#### PAGE EXTRACT:

=======

By Chiara Albanese, Giovanni Salzano, and Federico Vespignani

If you’ve been to Venice, you get it. Even the most jaded globetrotter can’t help but do a double-take at the sheer originality — and beauty — of the centuries-old city built entirely on water.

Yet even the quickest visit reveals that Venice is no longer a living city, with scores more tourists than actual Venetians crowding its lagoon, bridges and walkways. The numbers bear that out. The city’s population basically peaked in the 1500s, and though it rallied again to near 16th century levels in the 1970s, today there are just one third as many Venetians as 50 years ago.

The Rialto bridge. Photo: Federico Vespignani/Bloomberg

Once the Mediterranean’s paramount city state, Venice today seems powerless to arrest the trend of ever more tourists and ever fewer residents. When a mammoth cruise ship rammed into a boat packed with tourists earlier this month leaving four injured, civic associations and the dwindling number of Venetians were quick to remind what they have been saying for years: the lagoon is too small and too crowded to accommodate the jumbo cruise ships that appear daily in high season.

=======

#### WHAT YOU WILL DO:
Write the next part of the text about Venice's shrinking population and crowds of tourists, starting after its final sentence. The lines that come after this are separate material and have no connection to the text about Venice.

#### SUPPLIED INFORMATION:

=======

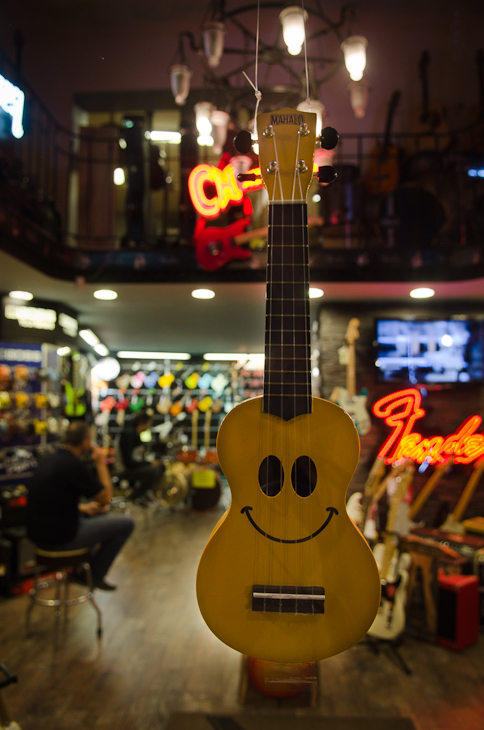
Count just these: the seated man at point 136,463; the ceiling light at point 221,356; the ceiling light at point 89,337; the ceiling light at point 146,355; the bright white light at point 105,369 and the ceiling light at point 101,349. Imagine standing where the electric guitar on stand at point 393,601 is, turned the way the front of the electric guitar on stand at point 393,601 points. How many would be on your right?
6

=======

#### ANSWER TO THE PROBLEM:
But Venice can’t stop. More museum than modern city, it’s addicted to the cash the tourist hoards bring in. Traditional industries like chemicals and steel are disappearing and Italy’s development ministry has even declared the region as in industrial crisis. With little left beyond tourism, the city known as the Serenissima appears to have little choice.

The accident was “a direct consequence of years of choices in the name of money,” said Claudio Vernier, who heads the Piazza San Marco business association and manages an ice cream shop on the square. “The city is plagued by over-tourism. Services can’t keep up with the increasing demand for fast-paced, cheap tourism.”